EXERCÍCIOS PROPOSTOS:
**1.** Reproduza o trecho do relato sobre o caminho até a psicologia que começa em "Não sei exatamente" e termina em "sem nenhum sucesso.".
**2.** Responda com base no relato sobre o caminho até a psicologia:
(a) Qual era o nome do livro de Jaime Balmes?
(b) Com quantos anos, já no seminário maior, começou o estudo de filosofia?
(c) Qual é o título do texto escrito aos dezenove anos?

TEXTO DE ESTUDO:
--------------------------------------------------

Não sei exatamente quando foi que me deu na telha ser psicólogo. Lembro-me que queria ser escritor, romancista, contista, qualquer coisa do tipo. Poeta, não. Achava os poetas uns caras fora da realidade e eu me achava um sujeito muito objetivo, muito realista, muito pé-no-chão, haja pretensão!
Waldir Bíscaro *
Mais tarde, ainda na adolescência, me reconciliei com os poetas e gostava de decorar Castro Alves, para declamar. Depois descobri os poetas modernistas e tentei imitá-los, sem nenhum sucesso.
Aos quatorze anos, junto com alguns colegas considerados mais “caxias” e liderados por Carlos Franchi – mais tarde Livre Docente de Linguística na Unicamp – formamos uma espécie de sociedade secreta. A principal regra era a de que cada membro teria de se tornar especialista em algum ramo da ciência e, mais, tinha de ser sempre dos primeiros em sala de aula. A especialidade que escolhi, sem saber o real objeto dessa escolha, foi Biologia, que depois verifiquei tratar-se de Filosofia.
Um dia me caiu nas mãos o primeiro livro de filosofia. Era de um filósofo espanhol, Jaime Balmes. “O Critério” era o nome do livro. Só mais tarde é que classifiquei o texto como pequeno tratado de “epistemologia” – a área da filosofia que trata da formação do conhecimento e dos critérios de certeza. Não só li o livro como fiz um resumo de cada capítulo, um bom exercício de concisão. Guardei durante muito tempo esse resumo e não sei quando foi que o perdi.
Aos dezessete anos, já no seminário maior, comecei a estudar filosofia e tive meus primeiros contatos com a psicologia chamada filosófica. Nessa fase, escrevi uma defesa do silogismo como instrumento de expressão do pensamento lógico. Escrevi também uma matéria sobre a diferença essencial entre os três reinos da natureza: mineral, vegetal e animal. E foi ao defender essas diferenças que me caiu a ficha da continuidade entre os três reinos e não suas diferenças essenciais. O caminho para aceitar o evolucionismo estava aberto.
O primeiro tema mais próximo da psicologia que escrevi foi sobre as Sensações Cenestésicas, as sensações vitais, fome, sede, fadiga. Aos dezenove anos escrevi o texto que me deu mais trabalho e também satisfação, este na área da metafísica ou, mais propriamente, da axiologia: “Valor – Ser e Razão”. Aí, defendia uma tese na linha aristotélica contrária à dos fenomenologistas, como Hartman ou Max Sheller. Dizia eu, nessa tese, que o Valor era nada mais que uma das expressões do Ser e era captado pela razão e não pela emoção. Hoje, sou menos radical e aceito a participação da emoção na captação do Valor.

--------------------------------------------------

DADOS ARMAZENADOS:
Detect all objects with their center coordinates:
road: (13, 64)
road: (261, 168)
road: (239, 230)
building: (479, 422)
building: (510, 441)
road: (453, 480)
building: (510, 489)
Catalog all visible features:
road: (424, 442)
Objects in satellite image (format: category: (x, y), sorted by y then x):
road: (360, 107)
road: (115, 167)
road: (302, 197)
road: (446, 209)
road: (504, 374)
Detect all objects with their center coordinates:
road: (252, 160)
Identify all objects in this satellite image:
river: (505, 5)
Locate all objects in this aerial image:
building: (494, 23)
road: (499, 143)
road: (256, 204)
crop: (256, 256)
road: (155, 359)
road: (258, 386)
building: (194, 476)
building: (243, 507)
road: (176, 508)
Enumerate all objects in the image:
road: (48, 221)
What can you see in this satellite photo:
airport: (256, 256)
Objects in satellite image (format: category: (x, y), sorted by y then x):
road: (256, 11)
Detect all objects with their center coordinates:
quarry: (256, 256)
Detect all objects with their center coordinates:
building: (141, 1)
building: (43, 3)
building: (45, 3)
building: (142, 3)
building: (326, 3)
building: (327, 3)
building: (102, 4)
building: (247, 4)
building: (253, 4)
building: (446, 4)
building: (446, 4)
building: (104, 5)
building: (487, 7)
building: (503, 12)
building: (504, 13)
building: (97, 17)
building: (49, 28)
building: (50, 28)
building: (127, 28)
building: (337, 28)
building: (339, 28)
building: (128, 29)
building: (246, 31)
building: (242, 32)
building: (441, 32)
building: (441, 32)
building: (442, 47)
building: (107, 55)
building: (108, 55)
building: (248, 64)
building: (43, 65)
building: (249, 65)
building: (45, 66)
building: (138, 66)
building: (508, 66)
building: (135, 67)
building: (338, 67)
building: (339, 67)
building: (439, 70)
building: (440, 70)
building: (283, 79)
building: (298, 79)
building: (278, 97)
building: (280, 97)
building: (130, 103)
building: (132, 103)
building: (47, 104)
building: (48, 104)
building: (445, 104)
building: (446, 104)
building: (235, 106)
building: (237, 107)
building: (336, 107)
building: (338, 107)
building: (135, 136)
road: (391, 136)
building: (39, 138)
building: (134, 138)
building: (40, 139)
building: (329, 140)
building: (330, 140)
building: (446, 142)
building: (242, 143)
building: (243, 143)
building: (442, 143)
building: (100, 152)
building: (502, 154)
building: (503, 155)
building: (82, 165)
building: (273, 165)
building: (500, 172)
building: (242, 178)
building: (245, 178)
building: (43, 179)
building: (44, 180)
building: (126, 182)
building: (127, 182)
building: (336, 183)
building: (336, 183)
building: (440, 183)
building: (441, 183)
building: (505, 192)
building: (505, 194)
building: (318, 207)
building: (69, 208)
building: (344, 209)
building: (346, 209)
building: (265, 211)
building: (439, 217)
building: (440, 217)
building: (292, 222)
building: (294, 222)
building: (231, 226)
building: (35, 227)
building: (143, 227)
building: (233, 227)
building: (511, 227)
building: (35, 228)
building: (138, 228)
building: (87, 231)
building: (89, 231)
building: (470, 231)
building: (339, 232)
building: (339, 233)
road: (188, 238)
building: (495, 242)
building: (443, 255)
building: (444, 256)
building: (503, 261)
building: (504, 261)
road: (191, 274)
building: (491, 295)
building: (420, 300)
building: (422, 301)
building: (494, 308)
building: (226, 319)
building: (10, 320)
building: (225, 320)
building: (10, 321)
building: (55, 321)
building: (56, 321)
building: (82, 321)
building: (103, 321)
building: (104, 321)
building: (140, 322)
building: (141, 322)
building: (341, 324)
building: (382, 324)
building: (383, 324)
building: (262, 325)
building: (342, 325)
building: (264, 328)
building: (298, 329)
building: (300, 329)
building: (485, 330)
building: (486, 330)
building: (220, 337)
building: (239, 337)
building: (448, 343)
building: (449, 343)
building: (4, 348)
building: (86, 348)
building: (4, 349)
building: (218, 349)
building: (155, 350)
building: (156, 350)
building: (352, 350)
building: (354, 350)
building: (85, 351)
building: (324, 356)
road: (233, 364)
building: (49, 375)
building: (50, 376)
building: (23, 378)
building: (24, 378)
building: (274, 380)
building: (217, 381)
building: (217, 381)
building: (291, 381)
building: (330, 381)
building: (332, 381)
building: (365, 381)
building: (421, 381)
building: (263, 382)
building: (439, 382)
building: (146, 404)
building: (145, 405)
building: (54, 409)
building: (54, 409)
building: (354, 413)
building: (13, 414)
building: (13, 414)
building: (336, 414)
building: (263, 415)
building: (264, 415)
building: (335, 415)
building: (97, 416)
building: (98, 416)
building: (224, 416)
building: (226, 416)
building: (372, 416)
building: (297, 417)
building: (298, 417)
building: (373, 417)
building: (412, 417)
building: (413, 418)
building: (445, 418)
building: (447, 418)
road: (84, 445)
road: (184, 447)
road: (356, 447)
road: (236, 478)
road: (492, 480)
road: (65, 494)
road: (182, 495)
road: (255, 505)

--------------------------------------------------

GABARITO:
**1.**
Não sei exatamente quando foi que me deu na telha ser psicólogo. Lembro-me que queria ser escritor, romancista, contista, qualquer coisa do tipo. Poeta, não. Achava os poetas uns caras fora da realidade e eu me achava um sujeito muito objetivo, muito realista, muito pé-no-chão, haja pretensão!
Waldir Bíscaro *
Mais tarde, ainda na adolescência, me reconciliei com os poetas e gostava de decorar Castro Alves, para declamar. Depois descobri os poetas modernistas e tentei imitá-los, sem nenhum sucesso.

**2.**
(a) "O Critério".
(b) Aos dezessete anos.
(c) "Valor – Ser e Razão".